Task instructions:
Each entry needs to be copied exactly, with nothing left out.

Collected data entries:

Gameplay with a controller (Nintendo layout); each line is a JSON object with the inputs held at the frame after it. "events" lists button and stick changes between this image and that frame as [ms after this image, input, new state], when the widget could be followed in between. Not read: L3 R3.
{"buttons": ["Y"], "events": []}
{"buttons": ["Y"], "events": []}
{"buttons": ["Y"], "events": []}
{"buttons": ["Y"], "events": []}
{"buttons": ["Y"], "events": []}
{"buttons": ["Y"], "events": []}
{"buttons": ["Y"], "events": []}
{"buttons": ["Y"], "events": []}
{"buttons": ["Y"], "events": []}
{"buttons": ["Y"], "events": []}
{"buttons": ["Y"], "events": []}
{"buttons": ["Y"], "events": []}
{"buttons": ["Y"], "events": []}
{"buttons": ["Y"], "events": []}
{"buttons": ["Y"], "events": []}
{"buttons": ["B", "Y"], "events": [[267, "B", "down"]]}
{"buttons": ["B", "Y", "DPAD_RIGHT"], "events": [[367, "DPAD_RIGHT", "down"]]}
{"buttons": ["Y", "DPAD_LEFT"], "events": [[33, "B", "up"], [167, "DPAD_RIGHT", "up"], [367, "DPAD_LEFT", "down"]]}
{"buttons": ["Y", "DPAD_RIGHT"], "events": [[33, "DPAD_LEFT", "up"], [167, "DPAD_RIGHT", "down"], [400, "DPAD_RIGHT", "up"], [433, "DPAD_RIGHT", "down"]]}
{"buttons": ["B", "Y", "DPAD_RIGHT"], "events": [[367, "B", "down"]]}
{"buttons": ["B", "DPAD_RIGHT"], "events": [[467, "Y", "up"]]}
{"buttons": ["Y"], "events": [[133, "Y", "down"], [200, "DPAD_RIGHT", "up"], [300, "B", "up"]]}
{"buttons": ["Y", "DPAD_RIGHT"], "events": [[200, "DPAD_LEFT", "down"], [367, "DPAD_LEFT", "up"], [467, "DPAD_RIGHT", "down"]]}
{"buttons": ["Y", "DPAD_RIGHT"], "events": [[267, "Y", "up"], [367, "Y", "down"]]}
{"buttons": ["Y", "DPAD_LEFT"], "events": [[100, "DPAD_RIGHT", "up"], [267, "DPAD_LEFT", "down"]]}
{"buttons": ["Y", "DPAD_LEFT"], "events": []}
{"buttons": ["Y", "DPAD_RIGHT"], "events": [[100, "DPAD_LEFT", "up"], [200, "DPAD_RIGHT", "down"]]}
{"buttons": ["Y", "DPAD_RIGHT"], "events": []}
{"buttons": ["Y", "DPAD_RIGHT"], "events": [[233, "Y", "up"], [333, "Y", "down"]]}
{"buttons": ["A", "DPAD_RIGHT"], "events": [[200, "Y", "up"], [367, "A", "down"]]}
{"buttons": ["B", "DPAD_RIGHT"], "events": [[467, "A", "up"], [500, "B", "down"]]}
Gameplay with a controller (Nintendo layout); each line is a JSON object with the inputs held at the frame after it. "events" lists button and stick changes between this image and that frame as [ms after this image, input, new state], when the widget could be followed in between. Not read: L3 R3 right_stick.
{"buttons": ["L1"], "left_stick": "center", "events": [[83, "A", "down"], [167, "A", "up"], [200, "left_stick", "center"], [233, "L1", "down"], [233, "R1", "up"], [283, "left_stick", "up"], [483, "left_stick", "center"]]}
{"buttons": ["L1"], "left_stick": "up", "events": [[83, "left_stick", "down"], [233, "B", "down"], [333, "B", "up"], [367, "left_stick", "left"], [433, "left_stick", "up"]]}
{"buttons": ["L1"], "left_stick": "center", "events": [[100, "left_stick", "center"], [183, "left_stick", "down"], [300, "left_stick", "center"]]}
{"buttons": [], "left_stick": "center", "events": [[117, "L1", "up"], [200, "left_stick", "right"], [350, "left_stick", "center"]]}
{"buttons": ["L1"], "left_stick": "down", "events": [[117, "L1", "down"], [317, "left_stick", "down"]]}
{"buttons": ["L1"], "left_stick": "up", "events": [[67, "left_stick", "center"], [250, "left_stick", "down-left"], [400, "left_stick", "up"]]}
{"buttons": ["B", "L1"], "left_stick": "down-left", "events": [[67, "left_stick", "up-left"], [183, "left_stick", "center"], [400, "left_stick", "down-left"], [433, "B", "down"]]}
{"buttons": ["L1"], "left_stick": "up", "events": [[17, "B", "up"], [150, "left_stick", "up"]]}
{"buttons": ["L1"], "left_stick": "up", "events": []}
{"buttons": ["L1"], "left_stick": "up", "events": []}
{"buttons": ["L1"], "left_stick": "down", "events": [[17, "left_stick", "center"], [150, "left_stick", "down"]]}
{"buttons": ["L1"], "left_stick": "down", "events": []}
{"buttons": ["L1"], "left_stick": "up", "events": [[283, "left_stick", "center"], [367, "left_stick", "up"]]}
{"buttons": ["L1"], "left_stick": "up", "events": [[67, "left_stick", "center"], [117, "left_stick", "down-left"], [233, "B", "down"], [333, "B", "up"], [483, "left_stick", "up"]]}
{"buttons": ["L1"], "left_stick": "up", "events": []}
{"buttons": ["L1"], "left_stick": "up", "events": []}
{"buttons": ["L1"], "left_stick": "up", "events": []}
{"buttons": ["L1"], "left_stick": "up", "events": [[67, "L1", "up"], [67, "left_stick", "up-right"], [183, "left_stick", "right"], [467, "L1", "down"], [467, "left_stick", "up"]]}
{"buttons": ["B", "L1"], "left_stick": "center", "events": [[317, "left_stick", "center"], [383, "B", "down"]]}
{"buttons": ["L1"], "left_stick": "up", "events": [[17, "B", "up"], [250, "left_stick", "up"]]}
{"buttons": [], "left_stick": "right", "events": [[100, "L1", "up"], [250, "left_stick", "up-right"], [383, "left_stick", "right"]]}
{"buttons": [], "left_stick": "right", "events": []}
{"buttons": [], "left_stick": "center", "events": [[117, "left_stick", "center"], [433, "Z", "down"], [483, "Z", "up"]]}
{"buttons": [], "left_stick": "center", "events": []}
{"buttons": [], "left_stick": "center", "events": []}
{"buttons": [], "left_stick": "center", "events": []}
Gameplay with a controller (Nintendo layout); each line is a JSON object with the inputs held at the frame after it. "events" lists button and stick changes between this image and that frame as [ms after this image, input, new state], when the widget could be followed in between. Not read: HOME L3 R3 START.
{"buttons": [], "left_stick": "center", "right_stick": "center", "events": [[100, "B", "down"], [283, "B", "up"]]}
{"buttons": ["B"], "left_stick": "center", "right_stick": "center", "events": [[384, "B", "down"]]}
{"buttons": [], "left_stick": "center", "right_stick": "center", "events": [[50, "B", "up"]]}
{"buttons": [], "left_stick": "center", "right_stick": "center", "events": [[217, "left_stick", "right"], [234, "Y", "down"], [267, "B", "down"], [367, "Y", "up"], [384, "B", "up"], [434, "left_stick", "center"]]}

Reply:
Gameplay with a controller (Nintendo layout); each line is a JSON object with the inputs held at the frame after it. "events" lists button and stick changes between this image and that frame as [ms after this image, input, new state], when the widget could be followed in between. Not read: L3 R3.
{"buttons": ["Y"], "events": []}
{"buttons": ["Y"], "events": []}
{"buttons": ["Y"], "events": []}
{"buttons": ["Y"], "events": []}
{"buttons": ["Y"], "events": []}
{"buttons": ["Y"], "events": []}
{"buttons": ["Y"], "events": []}
{"buttons": ["Y"], "events": []}
{"buttons": ["Y"], "events": []}
{"buttons": ["Y"], "events": []}
{"buttons": ["Y"], "events": []}
{"buttons": ["Y"], "events": []}
{"buttons": ["Y"], "events": []}
{"buttons": ["Y"], "events": []}
{"buttons": ["Y"], "events": []}
{"buttons": ["B", "Y"], "events": [[267, "B", "down"]]}
{"buttons": ["B", "Y", "DPAD_RIGHT"], "events": [[367, "DPAD_RIGHT", "down"]]}
{"buttons": ["Y", "DPAD_LEFT"], "events": [[33, "B", "up"], [167, "DPAD_RIGHT", "up"], [367, "DPAD_LEFT", "down"]]}
{"buttons": ["Y", "DPAD_RIGHT"], "events": [[33, "DPAD_LEFT", "up"], [167, "DPAD_RIGHT", "down"], [400, "DPAD_RIGHT", "up"], [433, "DPAD_RIGHT", "down"]]}
{"buttons": ["B", "Y", "DPAD_RIGHT"], "events": [[367, "B", "down"]]}
{"buttons": ["B", "DPAD_RIGHT"], "events": [[467, "Y", "up"]]}
{"buttons": ["Y"], "events": [[133, "Y", "down"], [200, "DPAD_RIGHT", "up"], [300, "B", "up"]]}
{"buttons": ["Y", "DPAD_RIGHT"], "events": [[200, "DPAD_LEFT", "down"], [367, "DPAD_LEFT", "up"], [467, "DPAD_RIGHT", "down"]]}
{"buttons": ["Y", "DPAD_RIGHT"], "events": [[267, "Y", "up"], [367, "Y", "down"]]}
{"buttons": ["Y", "DPAD_LEFT"], "events": [[100, "DPAD_RIGHT", "up"], [267, "DPAD_LEFT", "down"]]}
{"buttons": ["Y", "DPAD_LEFT"], "events": []}
{"buttons": ["Y", "DPAD_RIGHT"], "events": [[100, "DPAD_LEFT", "up"], [200, "DPAD_RIGHT", "down"]]}
{"buttons": ["Y", "DPAD_RIGHT"], "events": []}
{"buttons": ["Y", "DPAD_RIGHT"], "events": [[233, "Y", "up"], [333, "Y", "down"]]}
{"buttons": ["A", "DPAD_RIGHT"], "events": [[200, "Y", "up"], [367, "A", "down"]]}
{"buttons": ["B", "DPAD_RIGHT"], "events": [[467, "A", "up"], [500, "B", "down"]]}
Gameplay with a controller (Nintendo layout); each line is a JSON object with the inputs held at the frame after it. "events" lists button and stick changes between this image and that frame as [ms after this image, input, new state], when the widget could be followed in between. Not read: L3 R3 right_stick.
{"buttons": ["L1"], "left_stick": "center", "events": [[83, "A", "down"], [167, "A", "up"], [200, "left_stick", "center"], [233, "L1", "down"], [233, "R1", "up"], [283, "left_stick", "up"], [483, "left_stick", "center"]]}
{"buttons": ["L1"], "left_stick": "up", "events": [[83, "left_stick", "down"], [233, "B", "down"], [333, "B", "up"], [367, "left_stick", "left"], [433, "left_stick", "up"]]}
{"buttons": ["L1"], "left_stick": "center", "events": [[100, "left_stick", "center"], [183, "left_stick", "down"], [300, "left_stick", "center"]]}
{"buttons": [], "left_stick": "center", "events": [[117, "L1", "up"], [200, "left_stick", "right"], [350, "left_stick", "center"]]}
{"buttons": ["L1"], "left_stick": "down", "events": [[117, "L1", "down"], [317, "left_stick", "down"]]}
{"buttons": ["L1"], "left_stick": "up", "events": [[67, "left_stick", "center"], [250, "left_stick", "down-left"], [400, "left_stick", "up"]]}
{"buttons": ["B", "L1"], "left_stick": "down-left", "events": [[67, "left_stick", "up-left"], [183, "left_stick", "center"], [400, "left_stick", "down-left"], [433, "B", "down"]]}
{"buttons": ["L1"], "left_stick": "up", "events": [[17, "B", "up"], [150, "left_stick", "up"]]}
{"buttons": ["L1"], "left_stick": "up", "events": []}
{"buttons": ["L1"], "left_stick": "up", "events": []}
{"buttons": ["L1"], "left_stick": "down", "events": [[17, "left_stick", "center"], [150, "left_stick", "down"]]}
{"buttons": ["L1"], "left_stick": "down", "events": []}
{"buttons": ["L1"], "left_stick": "up", "events": [[283, "left_stick", "center"], [367, "left_stick", "up"]]}
{"buttons": ["L1"], "left_stick": "up", "events": [[67, "left_stick", "center"], [117, "left_stick", "down-left"], [233, "B", "down"], [333, "B", "up"], [483, "left_stick", "up"]]}
{"buttons": ["L1"], "left_stick": "up", "events": []}
{"buttons": ["L1"], "left_stick": "up", "events": []}
{"buttons": ["L1"], "left_stick": "up", "events": []}
{"buttons": ["L1"], "left_stick": "up", "events": [[67, "L1", "up"], [67, "left_stick", "up-right"], [183, "left_stick", "right"], [467, "L1", "down"], [467, "left_stick", "up"]]}
{"buttons": ["B", "L1"], "left_stick": "center", "events": [[317, "left_stick", "center"], [383, "B", "down"]]}
{"buttons": ["L1"], "left_stick": "up", "events": [[17, "B", "up"], [250, "left_stick", "up"]]}
{"buttons": [], "left_stick": "right", "events": [[100, "L1", "up"], [250, "left_stick", "up-right"], [383, "left_stick", "right"]]}
{"buttons": [], "left_stick": "right", "events": []}
{"buttons": [], "left_stick": "center", "events": [[117, "left_stick", "center"], [433, "Z", "down"], [483, "Z", "up"]]}
{"buttons": [], "left_stick": "center", "events": []}
{"buttons": [], "left_stick": "center", "events": []}
{"buttons": [], "left_stick": "center", "events": []}
Gameplay with a controller (Nintendo layout); each line is a JSON object with the inputs held at the frame after it. "events" lists button and stick changes between this image and that frame as [ms after this image, input, new state], when the widget could be followed in between. Not read: HOME L3 R3 START.
{"buttons": [], "left_stick": "center", "right_stick": "center", "events": [[100, "B", "down"], [283, "B", "up"]]}
{"buttons": ["B"], "left_stick": "center", "right_stick": "center", "events": [[384, "B", "down"]]}
{"buttons": [], "left_stick": "center", "right_stick": "center", "events": [[50, "B", "up"]]}
{"buttons": [], "left_stick": "center", "right_stick": "center", "events": [[217, "left_stick", "right"], [234, "Y", "down"], [267, "B", "down"], [367, "Y", "up"], [384, "B", "up"], [434, "left_stick", "center"]]}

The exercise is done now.